Items from a data source

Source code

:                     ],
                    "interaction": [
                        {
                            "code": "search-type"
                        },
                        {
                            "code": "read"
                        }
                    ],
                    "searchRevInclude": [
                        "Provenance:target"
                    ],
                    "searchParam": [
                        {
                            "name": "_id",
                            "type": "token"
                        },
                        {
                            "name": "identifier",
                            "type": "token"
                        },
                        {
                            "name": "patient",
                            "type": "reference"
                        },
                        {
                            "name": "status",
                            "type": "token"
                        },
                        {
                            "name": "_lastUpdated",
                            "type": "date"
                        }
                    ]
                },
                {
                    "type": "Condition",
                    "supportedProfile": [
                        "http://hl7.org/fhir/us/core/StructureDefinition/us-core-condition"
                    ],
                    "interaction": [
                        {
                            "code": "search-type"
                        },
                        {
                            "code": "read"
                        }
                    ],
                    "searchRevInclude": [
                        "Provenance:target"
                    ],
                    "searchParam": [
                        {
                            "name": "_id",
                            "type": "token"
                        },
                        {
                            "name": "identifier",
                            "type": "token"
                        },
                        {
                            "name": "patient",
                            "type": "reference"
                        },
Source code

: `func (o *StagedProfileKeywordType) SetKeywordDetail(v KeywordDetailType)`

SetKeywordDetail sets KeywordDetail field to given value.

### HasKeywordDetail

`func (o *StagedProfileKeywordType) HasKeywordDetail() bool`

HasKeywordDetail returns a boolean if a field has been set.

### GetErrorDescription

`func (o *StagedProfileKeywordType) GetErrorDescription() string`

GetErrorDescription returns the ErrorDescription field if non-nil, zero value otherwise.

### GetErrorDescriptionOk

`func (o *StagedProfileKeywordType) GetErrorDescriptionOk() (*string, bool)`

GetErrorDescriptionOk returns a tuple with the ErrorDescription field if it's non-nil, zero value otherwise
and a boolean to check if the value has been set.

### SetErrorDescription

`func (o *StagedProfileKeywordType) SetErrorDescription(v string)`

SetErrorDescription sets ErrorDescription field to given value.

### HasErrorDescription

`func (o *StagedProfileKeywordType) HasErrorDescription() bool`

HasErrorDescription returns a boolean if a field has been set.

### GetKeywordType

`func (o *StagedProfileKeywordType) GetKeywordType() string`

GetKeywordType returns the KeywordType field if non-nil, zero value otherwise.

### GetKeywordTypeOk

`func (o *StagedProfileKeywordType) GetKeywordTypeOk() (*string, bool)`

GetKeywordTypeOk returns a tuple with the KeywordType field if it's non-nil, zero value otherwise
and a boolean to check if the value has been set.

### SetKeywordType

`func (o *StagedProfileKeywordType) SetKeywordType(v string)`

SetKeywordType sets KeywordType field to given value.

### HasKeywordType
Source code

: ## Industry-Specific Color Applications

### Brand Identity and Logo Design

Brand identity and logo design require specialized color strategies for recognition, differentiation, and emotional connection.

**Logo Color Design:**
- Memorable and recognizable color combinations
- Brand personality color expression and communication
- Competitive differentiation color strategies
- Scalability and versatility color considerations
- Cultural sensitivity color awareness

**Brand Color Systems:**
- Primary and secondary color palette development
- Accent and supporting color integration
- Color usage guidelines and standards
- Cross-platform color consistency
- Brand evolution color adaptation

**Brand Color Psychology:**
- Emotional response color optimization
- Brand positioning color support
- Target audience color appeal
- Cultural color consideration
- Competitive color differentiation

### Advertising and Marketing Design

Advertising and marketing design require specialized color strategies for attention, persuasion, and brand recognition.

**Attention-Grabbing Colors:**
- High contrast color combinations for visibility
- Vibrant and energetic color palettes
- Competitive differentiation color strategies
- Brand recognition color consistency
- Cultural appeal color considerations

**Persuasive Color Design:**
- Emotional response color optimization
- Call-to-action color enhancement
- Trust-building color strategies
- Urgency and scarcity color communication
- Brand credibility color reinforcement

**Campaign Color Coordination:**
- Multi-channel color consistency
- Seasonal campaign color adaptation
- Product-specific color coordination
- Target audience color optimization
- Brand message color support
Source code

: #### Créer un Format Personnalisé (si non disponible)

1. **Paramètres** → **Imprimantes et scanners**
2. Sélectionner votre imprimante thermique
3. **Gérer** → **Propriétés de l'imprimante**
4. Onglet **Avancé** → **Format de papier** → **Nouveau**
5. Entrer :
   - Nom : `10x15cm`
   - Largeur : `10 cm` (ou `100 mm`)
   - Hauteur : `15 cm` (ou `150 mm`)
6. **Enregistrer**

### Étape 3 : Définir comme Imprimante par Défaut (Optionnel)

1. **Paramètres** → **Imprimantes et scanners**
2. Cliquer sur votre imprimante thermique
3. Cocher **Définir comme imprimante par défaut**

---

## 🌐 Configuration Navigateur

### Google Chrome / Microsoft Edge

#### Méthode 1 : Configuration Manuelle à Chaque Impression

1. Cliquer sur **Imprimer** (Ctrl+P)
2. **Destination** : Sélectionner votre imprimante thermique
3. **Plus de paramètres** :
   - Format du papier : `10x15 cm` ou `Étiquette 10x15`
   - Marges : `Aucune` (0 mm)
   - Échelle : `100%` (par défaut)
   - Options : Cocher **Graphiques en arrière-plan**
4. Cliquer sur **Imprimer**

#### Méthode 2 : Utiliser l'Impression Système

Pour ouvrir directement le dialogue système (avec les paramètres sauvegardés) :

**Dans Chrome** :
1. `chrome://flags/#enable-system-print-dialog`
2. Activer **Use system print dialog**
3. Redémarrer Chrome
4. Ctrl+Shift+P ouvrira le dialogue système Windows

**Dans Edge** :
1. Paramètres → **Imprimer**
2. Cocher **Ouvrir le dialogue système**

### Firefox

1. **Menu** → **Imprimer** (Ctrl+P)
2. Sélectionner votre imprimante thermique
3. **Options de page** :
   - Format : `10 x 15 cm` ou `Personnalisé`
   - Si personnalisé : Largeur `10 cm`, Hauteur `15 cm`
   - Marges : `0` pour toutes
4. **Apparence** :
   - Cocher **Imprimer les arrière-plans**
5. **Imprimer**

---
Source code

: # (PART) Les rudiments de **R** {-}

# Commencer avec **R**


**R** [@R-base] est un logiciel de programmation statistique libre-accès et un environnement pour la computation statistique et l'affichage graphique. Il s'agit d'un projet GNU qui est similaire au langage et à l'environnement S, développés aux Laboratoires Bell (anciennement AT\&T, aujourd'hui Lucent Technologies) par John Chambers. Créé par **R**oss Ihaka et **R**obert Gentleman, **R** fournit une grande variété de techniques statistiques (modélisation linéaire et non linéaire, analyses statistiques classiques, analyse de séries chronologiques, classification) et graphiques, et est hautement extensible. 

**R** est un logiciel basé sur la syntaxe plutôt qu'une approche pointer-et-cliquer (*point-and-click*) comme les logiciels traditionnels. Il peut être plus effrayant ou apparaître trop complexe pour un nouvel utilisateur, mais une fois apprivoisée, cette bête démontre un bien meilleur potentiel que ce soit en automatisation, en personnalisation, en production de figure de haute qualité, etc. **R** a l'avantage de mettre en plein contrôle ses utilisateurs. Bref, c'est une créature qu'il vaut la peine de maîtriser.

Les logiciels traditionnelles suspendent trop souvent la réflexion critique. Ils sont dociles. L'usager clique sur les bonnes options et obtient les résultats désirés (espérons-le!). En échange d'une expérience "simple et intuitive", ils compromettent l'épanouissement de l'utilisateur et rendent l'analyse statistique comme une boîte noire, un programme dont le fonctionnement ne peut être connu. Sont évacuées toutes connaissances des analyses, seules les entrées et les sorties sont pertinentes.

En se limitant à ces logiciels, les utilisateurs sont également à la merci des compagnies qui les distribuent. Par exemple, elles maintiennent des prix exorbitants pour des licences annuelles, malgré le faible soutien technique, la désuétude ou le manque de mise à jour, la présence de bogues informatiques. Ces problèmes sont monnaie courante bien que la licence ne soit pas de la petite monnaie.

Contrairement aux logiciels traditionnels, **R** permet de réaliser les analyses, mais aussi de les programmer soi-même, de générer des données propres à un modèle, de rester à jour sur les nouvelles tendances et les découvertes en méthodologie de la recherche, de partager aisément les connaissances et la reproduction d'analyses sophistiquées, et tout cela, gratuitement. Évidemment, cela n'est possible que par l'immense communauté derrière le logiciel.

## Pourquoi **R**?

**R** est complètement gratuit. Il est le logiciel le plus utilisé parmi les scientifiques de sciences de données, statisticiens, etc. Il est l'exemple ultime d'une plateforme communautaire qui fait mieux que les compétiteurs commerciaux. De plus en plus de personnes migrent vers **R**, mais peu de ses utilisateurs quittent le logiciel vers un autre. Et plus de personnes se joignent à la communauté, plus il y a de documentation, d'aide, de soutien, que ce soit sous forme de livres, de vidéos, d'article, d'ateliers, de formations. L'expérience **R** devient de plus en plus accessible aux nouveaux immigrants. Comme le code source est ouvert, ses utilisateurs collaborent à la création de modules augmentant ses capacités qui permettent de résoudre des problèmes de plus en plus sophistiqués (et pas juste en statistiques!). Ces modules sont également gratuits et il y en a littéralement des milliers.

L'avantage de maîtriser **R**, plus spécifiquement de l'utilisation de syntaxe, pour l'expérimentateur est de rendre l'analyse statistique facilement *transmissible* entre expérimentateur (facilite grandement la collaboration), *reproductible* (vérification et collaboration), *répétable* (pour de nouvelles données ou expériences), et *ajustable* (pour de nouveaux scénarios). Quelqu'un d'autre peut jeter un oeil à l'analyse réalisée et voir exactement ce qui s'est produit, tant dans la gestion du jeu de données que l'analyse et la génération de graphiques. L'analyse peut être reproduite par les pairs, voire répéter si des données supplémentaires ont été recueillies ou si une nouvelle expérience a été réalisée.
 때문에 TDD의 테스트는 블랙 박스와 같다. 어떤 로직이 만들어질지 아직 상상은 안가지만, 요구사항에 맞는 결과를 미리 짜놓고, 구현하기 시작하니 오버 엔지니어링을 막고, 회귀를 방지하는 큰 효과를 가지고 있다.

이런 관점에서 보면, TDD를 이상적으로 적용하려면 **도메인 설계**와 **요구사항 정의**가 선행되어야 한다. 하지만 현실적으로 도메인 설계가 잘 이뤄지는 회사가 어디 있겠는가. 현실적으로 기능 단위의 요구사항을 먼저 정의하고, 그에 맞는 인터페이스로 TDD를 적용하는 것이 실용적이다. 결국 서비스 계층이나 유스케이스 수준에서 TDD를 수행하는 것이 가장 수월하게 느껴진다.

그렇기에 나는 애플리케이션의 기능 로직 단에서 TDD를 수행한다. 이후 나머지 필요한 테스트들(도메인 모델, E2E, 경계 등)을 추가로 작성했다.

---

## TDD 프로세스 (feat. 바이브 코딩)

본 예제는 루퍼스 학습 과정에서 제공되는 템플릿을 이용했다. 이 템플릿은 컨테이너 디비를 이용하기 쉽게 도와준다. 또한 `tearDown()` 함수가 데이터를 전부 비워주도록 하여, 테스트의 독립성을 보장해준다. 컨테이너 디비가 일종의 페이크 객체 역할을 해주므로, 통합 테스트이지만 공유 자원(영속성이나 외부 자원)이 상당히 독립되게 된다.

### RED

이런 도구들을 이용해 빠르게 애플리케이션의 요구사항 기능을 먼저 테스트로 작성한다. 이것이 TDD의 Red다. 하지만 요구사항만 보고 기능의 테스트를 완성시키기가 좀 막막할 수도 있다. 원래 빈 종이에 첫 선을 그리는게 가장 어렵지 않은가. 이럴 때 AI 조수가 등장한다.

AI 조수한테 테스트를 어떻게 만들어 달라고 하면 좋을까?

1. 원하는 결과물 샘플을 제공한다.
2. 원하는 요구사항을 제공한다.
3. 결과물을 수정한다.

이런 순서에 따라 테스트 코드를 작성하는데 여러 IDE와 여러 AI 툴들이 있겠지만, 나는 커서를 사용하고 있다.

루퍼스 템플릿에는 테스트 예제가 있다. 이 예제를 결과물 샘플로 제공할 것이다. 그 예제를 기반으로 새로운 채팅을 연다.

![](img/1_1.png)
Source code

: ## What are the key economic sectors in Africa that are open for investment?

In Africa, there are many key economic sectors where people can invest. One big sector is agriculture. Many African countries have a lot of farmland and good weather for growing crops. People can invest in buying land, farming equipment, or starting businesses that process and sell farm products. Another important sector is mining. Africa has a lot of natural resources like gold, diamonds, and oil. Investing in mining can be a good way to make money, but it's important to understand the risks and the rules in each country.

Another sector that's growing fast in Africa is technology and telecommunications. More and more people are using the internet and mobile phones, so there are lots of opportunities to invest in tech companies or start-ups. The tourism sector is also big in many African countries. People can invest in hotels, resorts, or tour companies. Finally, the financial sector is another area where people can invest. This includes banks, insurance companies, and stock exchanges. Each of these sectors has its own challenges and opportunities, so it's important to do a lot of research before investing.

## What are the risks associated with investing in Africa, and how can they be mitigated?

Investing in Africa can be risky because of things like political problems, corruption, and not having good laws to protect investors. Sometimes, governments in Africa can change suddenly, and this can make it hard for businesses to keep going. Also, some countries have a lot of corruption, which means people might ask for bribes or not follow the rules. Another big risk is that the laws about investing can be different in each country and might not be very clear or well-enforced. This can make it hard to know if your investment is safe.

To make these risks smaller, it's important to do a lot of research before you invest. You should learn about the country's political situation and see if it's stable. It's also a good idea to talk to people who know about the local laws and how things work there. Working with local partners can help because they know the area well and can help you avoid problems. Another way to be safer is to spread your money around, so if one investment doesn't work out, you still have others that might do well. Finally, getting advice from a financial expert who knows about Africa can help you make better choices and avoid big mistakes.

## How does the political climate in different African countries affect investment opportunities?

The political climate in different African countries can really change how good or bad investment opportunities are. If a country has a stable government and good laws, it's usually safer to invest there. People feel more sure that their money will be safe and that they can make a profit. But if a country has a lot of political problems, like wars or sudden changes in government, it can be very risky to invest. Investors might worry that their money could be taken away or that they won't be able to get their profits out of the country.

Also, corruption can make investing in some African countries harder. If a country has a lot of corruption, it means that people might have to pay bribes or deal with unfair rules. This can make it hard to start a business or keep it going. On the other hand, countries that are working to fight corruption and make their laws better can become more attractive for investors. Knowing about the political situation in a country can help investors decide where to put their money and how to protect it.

## Task prompt
All that is wanted is the stretch of lines above from the one containing "GetErrorDescription returns the" through the one containing "GetKeywordTypeOk returns a", duplicated exactly.

## Result
GetErrorDescription returns the ErrorDescription field if non-nil, zero value otherwise.

### GetErrorDescriptionOk

`func (o *StagedProfileKeywordType) GetErrorDescriptionOk() (*string, bool)`

GetErrorDescriptionOk returns a tuple with the ErrorDescription field if it's non-nil, zero value otherwise
and a boolean to check if the value has been set.

### SetErrorDescription

`func (o *StagedProfileKeywordType) SetErrorDescription(v string)`

SetErrorDescription sets ErrorDescription field to given value.

### HasErrorDescription

`func (o *StagedProfileKeywordType) HasErrorDescription() bool`

HasErrorDescription returns a boolean if a field has been set.

### GetKeywordType

`func (o *StagedProfileKeywordType) GetKeywordType() string`

GetKeywordType returns the KeywordType field if non-nil, zero value otherwise.

### GetKeywordTypeOk

`func (o *StagedProfileKeywordType) GetKeywordTypeOk() (*string, bool)`

GetKeywordTypeOk returns a tuple with the KeywordType field if it's non-nil, zero value otherwise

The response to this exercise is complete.